BACKGROUND OF THE INVENTION
1. Field of the Invention
This invention relates in general to oil and gas well production, and in particular to a system for removing accumulated liquid from gas producing wells.
2. Description of the Prior Art
Many gas wells product both gas and liquids such as water, oil and condensate. The gas is often flowed from the casing to a sales line. Part of the liquid, initially entrained as droplets in the gas flow, drops out of the flow because of insufficient velocity of gas. The liquid accumulates in the bottom of the well, and as accumulation increases, exerts an increasingly large back pressure on the formation. This back pressure, which equals the hydrostatic head of the liquid column, may be large enough to reduce the production rate or completely stop production.
It is therefore advantageous to periodically remove accumulated liquid from gas wells. A typical gas well has casing through which the gas flows through the perforations at the gas producing formation to a production or sales line at the surface or well head. Tubing inside the casing is used to remove accumulated liquids. The tubing usually has an open lower end extending close to the producing formation and into the accumulated liquid. Normally, the tubing is closed by the valve at the surface, and the casing is opened to permit gas to flow into the sales line. Accumulated liquid rises in the casing and in the tubing to the same level. To remove liquid the valve at the top of the tubing is opened to reduce the pressure inside the tubing to a value less than the pressure inside the casing and in the sales line. Thus, the pressure of the gas inside the casing forces liquid through the tubing toward the well head. The liquid and gas from the tubing is discharged into a low pressure storage and disposal system.
In the above method, liquid removal is facilitated by use of a loose fitting plunger which separates the liquid and the gas. This helps prevent the gas from migrating through the liquid and prevents the liquid from dropping through the gas.

» **EXERCISE REQUIREMENTS**
**a.** Write out the portion of the invention background text starting at "In the above" and ending at "through the gas.".
**b.** According to the invention background text, what is the back pressure from accumulated liquid equal to?
**c.** Continue the background text on removing liquid from gas wells, starting after its final sentence.

» **INFORMATION PROVIDED**
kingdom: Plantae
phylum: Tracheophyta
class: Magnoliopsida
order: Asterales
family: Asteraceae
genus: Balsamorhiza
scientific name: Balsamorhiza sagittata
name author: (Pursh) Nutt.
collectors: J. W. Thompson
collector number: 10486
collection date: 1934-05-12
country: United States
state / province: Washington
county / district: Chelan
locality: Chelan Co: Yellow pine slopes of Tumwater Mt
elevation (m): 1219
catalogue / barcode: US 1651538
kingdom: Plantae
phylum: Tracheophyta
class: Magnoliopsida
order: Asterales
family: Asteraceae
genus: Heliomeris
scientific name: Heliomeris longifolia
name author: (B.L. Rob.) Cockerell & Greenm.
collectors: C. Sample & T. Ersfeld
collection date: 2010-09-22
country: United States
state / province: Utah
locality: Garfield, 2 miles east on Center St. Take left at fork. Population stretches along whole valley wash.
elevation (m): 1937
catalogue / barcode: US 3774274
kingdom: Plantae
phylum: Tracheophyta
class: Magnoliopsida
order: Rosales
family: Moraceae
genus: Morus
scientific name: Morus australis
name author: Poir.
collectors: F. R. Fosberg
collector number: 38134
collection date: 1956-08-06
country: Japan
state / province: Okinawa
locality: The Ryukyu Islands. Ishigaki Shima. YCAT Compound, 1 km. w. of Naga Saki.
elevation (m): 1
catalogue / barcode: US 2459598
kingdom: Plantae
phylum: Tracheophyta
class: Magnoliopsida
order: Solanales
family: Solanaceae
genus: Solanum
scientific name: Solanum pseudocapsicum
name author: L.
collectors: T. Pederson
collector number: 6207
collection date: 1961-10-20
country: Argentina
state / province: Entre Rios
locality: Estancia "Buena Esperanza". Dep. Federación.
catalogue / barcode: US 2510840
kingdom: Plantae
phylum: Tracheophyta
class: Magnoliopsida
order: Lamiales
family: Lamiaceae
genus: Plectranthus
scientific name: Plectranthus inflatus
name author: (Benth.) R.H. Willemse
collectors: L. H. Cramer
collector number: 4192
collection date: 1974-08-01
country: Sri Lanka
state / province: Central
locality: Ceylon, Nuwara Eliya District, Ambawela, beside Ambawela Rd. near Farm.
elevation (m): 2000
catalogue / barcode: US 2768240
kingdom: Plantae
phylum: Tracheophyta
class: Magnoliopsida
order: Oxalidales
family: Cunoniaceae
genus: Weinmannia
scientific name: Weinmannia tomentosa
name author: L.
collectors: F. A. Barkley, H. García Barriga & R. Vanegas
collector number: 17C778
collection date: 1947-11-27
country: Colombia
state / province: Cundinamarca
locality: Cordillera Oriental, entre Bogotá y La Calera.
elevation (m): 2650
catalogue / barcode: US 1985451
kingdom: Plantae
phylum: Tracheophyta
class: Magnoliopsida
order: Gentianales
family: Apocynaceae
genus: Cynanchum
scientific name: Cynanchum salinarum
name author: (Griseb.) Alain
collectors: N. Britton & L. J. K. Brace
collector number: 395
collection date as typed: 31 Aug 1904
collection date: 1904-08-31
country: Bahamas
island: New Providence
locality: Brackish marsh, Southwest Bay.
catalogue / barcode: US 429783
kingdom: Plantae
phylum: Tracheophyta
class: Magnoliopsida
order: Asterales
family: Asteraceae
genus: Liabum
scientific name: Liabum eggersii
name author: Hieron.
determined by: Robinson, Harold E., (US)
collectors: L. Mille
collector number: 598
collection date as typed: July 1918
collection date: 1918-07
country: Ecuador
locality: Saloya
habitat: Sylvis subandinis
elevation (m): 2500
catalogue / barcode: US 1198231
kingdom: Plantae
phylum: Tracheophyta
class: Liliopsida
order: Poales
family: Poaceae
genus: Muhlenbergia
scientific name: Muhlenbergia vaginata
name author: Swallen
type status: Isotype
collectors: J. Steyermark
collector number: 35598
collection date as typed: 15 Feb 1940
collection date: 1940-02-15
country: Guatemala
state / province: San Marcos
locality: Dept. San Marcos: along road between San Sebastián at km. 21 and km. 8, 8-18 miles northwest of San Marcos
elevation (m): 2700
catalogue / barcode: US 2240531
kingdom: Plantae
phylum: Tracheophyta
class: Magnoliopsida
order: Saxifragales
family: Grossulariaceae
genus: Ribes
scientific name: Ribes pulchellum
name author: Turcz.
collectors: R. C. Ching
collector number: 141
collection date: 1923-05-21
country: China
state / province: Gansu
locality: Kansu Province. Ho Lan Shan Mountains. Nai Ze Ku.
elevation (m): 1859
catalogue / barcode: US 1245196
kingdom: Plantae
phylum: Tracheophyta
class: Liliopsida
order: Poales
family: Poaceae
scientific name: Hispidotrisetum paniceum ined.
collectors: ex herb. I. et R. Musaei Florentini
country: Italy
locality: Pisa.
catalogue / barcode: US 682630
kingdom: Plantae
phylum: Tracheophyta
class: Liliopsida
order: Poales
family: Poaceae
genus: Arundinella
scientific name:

» **RESULTS BY TASK**
**a.**
In the above method, liquid removal is facilitated by use of a loose fitting plunger which separates the liquid and the gas. This helps prevent the gas from migrating through the liquid and prevents the liquid from dropping through the gas.

**b.** It equals the hydrostatic head of the liquid column.

**c.**
There are a number of variations of the above described methods. Two such variations may be seen in U.S. Pat. Nos. 3,053,188 and 3,203,351. One disadvantage of such systems is that they require a second pipe system on the surface leading to the lower pressure storage or disposal facility. This represents a considerable additional amount of pipe and equipment that must be installed and maintained. Also, the gas discharged in the lower pressure system may not be usable unless pressurized to the sales line pressure, which may not be economical.
SUMMARY OF THE INVENTION
It is accordingly the general object of this invention to provide an improved system for removing accumulated liquid from gas producing wells.
It is a further object of this invention to provide an improved system for removing accumulated liquids from gas producing wells that does not require a low pressure surface system.
It is a further object of this invention to provide an improved system for removing accumulated liquids from gas producing wells that avoids back pressure on the formation as the liquid accumulates.
As in the prior art, a system is provided in which gas is produced through the casing. A string of tubing is located in the casing, with its lower end adapted to be close to the producing formation and in communication with the accumulated liquid. Unlike the prior art systems, however, the tubing is also connected to the sales line, not to a low pressure system. During gas producing operations, both the tubing and casing communicate with the sales line and have the same pressure.
As in the prior art liquid will accumulate in the tubing, and the gas will be produced from the casing. Periodically, both the tubing and casing are closed to the sales line. Formation pressure will build up in the casing, causing the liquid in the tubing to rise. Then only the tubing is opened to the sales line. Casing gas at the build-up pressure will force the liquid into the sales line. Once discharged, the casing is again opened to the sales line to repeat the cycle.
If sufficient well depth is exists below the perforations, liquid may accumulate therein to avoid back pressure on the perforations. If not, a packer is set above the perforations in the casing. The lower end of the tubing is closed to upwardly flowing fluid and located in a standpipe above the packer. The produced gas from the formation flows through the tail pipe, the annular area between the standpipe and the tubing, then into the annular area between the casing and the tubing. The standpipe and tubing annular area creates a restricted flow passage for the fluid, resulting in higher velocities and improved liquid entrainment. Once discharged from the standpipe, the velocity reduces, and entrained liquid drops out to accumulate on the packer between the casing and the standpipe. This isolates the accumulated liquid from the perforations. A passage communicates the lower end of the tubing with the space between the standpipe and casing, allowing the accumulated liquid to flow into the tubing. Preferably a plunger is located in the tubing to facilitate liquid removal.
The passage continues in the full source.